The task: Copy, from the entries below, each line where the word "dans" can be found.

Stored entries
---+---

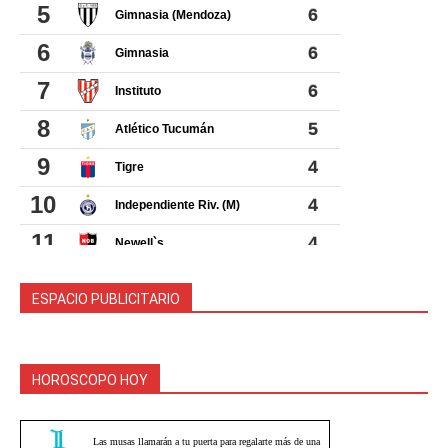
ESPACIO PUBLICITARIO
HOROSCOPO HOY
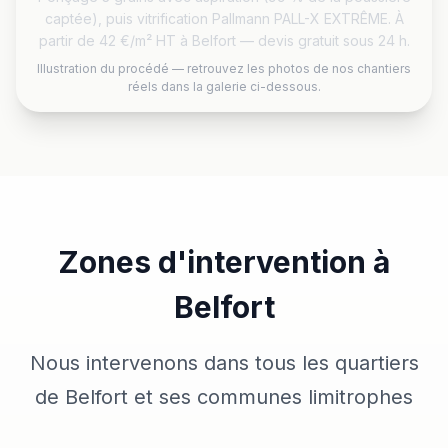
captée), puis vitrification Pallmann PALL-X EXTRÊME. À
partir de 42 €/m² HT à Belfort — devis gratuit sous 24 h.
Illustration du procédé — retrouvez les photos de nos chantiers
réels dans la galerie ci-dessous.
Zones d'intervention à
Belfort
Nous intervenons dans tous les quartiers
de Belfort et ses communes limitrophes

---+---

Result for this task:
réels dans la galerie ci-dessous.
Nous intervenons dans tous les quartiers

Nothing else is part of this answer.